## WORK TO COMPLETE
Your response should reproduce every line of the entries that contains the word "with".

Extracted page text data:
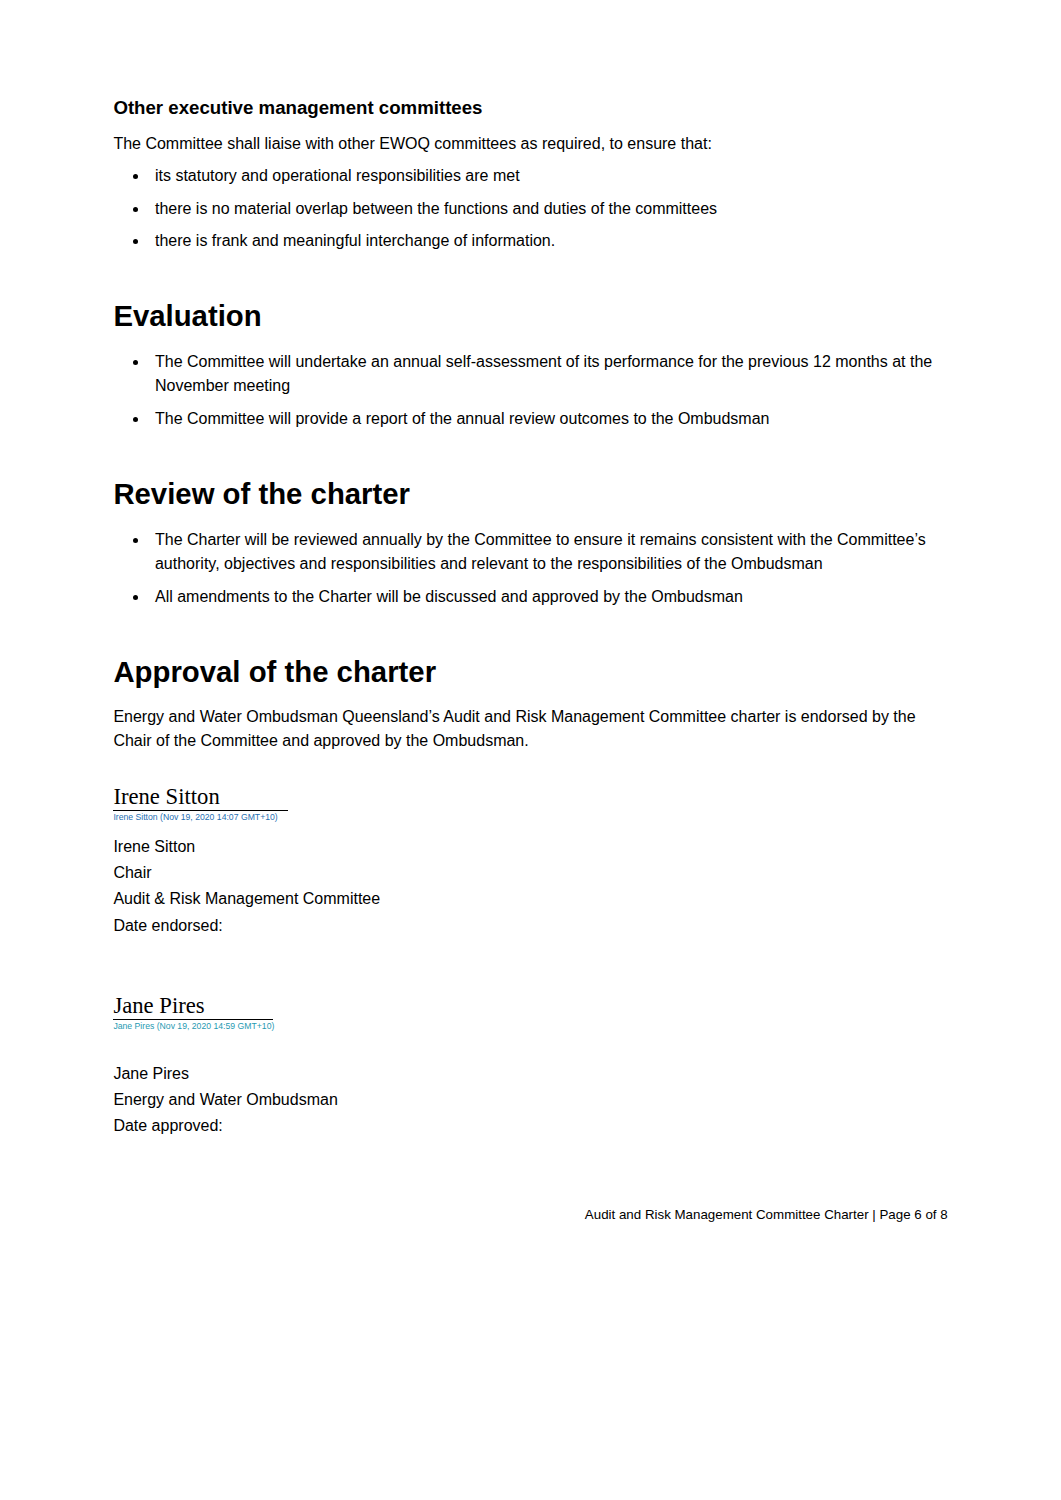Other executive management committees
The Committee shall liaise with other EWOQ committees as required, to ensure that:
its statutory and operational responsibilities are met
there is no material overlap between the functions and duties of the committees
there is frank and meaningful interchange of information.
Evaluation
The Committee will undertake an annual self-assessment of its performance for the previous 12 months at the November meeting
The Committee will provide a report of the annual review outcomes to the Ombudsman
Review of the charter
The Charter will be reviewed annually by the Committee to ensure it remains consistent with the Committee’s authority, objectives and responsibilities and relevant to the responsibilities of the Ombudsman
All amendments to the Charter will be discussed and approved by the Ombudsman
Approval of the charter
Energy and Water Ombudsman Queensland’s Audit and Risk Management Committee charter is endorsed by the Chair of the Committee and approved by the Ombudsman.
Irene Sitton
Irene Sitton (Nov 19, 2020 14:07 GMT+10)
Irene Sitton
Chair
Audit & Risk Management Committee
Date endorsed:
Jane Pires
Jane Pires (Nov 19, 2020 14:59 GMT+10)
Jane Pires
Energy and Water Ombudsman
Date approved:
Audit and Risk Management Committee Charter | Page 6 of 8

## WRITTEN SOLUTION
The Committee shall liaise with other EWOQ committees as required, to ensure that:
The Charter will be reviewed annually by the Committee to ensure it remains consistent with the Committee’s authority, objectives and responsibilities and relevant to the responsibilities of the Ombudsman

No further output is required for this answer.